> _Task requirements_:
Express the lines from the beginning of the items up to and including the line with "Wrapping results in" as a JSON list of strings, one string per line, with blank lines left out. Leave the pictures out of your answer.
#### Data supplied ####
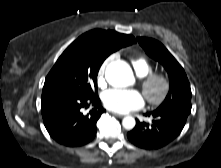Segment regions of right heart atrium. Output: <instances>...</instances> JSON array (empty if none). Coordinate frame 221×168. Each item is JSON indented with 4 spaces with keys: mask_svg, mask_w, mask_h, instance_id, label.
Wrapping results in <instances>:
<instances>
[{
    "mask_svg": "<svg viewBox=\"0 0 221 168\" xmlns=\"http://www.w3.org/2000/svg\"><path fill=\"white\" fill-rule=\"evenodd\" d=\"M111 60V58L107 59L103 64L102 66L99 68V71H98V75H97V80H98V84L100 86H103L105 85V68L107 66V64L109 63V61Z\"/></svg>",
    "mask_w": 221,
    "mask_h": 168,
    "instance_id": "right-heart-atrium-1",
    "label": "right heart atrium"
}]
</instances>
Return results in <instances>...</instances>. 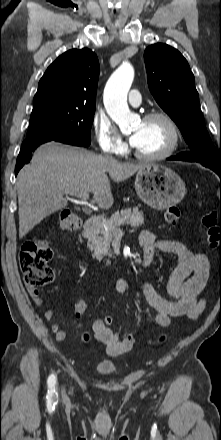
####
> _Expected answer_:
[
  "Segment regions of right heart atrium. Output: <instances>...</instances> JSON array (empty if none). Coordinate frame 221×168. Each item is JSON indented with 4 spaces with keys: mask_svg, mask_w, mask_h, instance_id, label.",
  "Wrapping results in <instances>:"
]